# What is needed:
In the text on limiting transmitter power to meet SAR requirements, what does the method do with the antenna's transmitter output power when it cannot be determined whether the device is near a part of a human body?

The present disclosure relates to determining proximity of transmitter antennas of portable devices to a human body. In particular, it relates to determining proximity of transmitter antennas of portable devices to a human body for limiting transmitter output power (P.sub.TX) to meet specific absorption rate (SAR) requirements.

BACKGROUND

Portable devices used by the general public need to meet regulatory specific absorption rate (SAR) compliance requirements (e.g., refer to Federal Communications Commission (FCC) Part 15–Radio Frequency (RF) exposure requirements). The need to limit a user’s exposure to RF energy from a portable device (in particular, from the device’s RF transmitter antenna) under the regulatory thresholds may necessitate a need in certain use cases to limit the transmitter power at a level (P.sub.SARMAX), which is below the maximum transmitter power (P.sub.MAX). In such cases, during which a portable device may be closer to human body than in other use case scenarios, the RF exposure to the user from the device may exceed mandatory SAR exposure limits if the transmitter of the device is allowed to operate at its maximum transmitter power.

On the other hand, unnecessarily cutting back the transmitter power of the device in situations where the device is not close to human body, or the device is being operated in a way that does not cause SAR exposure above compliance limits, would result in reduced wireless link performance and network range (e.g., in cellular networks, wireless local area network (WLAN) networks, etc.). As such, there is a need for an improved design for determining the relationship of RF devices to proximate humans to determine maximum permissible transmitter power within SAR requirements.

SUMMARY

The present disclosure relates to a method, system, and apparatus for adjusting transmitter output power (P.sub.TX) according to the proximity of the portable device to a human body to meet SAR requirements. In one or more embodiments, a method for adjusting P.sub.TX comprises sensing, by a proximity sensor communicatively coupled to a transmitting device, whether an object is proximate to the transmitting device. The method further comprises analyzing an image from a camera to determine whether the transmitting device is proximate to a portion of a human body, when the proximity sensor senses the object proximate to the transmitting device. Further, the method comprises adjusting the P.sub.TX of an antenna operatively coupled to the transmitting device to be less than or equal to a SAR threshold output power (P.sub.SARMAX), when it is determined that the transmitting device is proximate to the portion of the human body or when it cannot be determined whether the transmitting device is proximate to a portion of a human body.

In one or more embodiments, the method further comprises sensing, by a proximity sensor communicatively coupled to a transmitting device, an object proximate to the transmitting device. The method also comprises determining whether the P.sub.TX of an antenna operatively coupled to the transmitting device is greater than a SAR threshold output power (P.sub.SARMAX), when the proximity sensor senses the object proximate to the transmitting device. In addition, the method comprises obtaining an image from a camera. Additionally, the method comprises analyzing the image to determine whether the transmitting device is proximate to a portion of a human body, when it is determined that the P.sub.TX of the antenna is greater than the P.sub.SARMAX. Further, the method comprises adjusting the P.sub.TX of the antenna to be less than or equal to P.sub.SARMAX, when it is determined that the transmitting device is proximate to the portion of the human body or when it cannot be determined whether the transmitting device is proximate to a portion of a human body.

# Stored data:
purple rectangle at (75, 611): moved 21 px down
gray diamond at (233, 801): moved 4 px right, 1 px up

# Response to this task:
It adjusts the transmitter output power to be less than or equal to the SAR threshold output power (P.sub.SARMAX).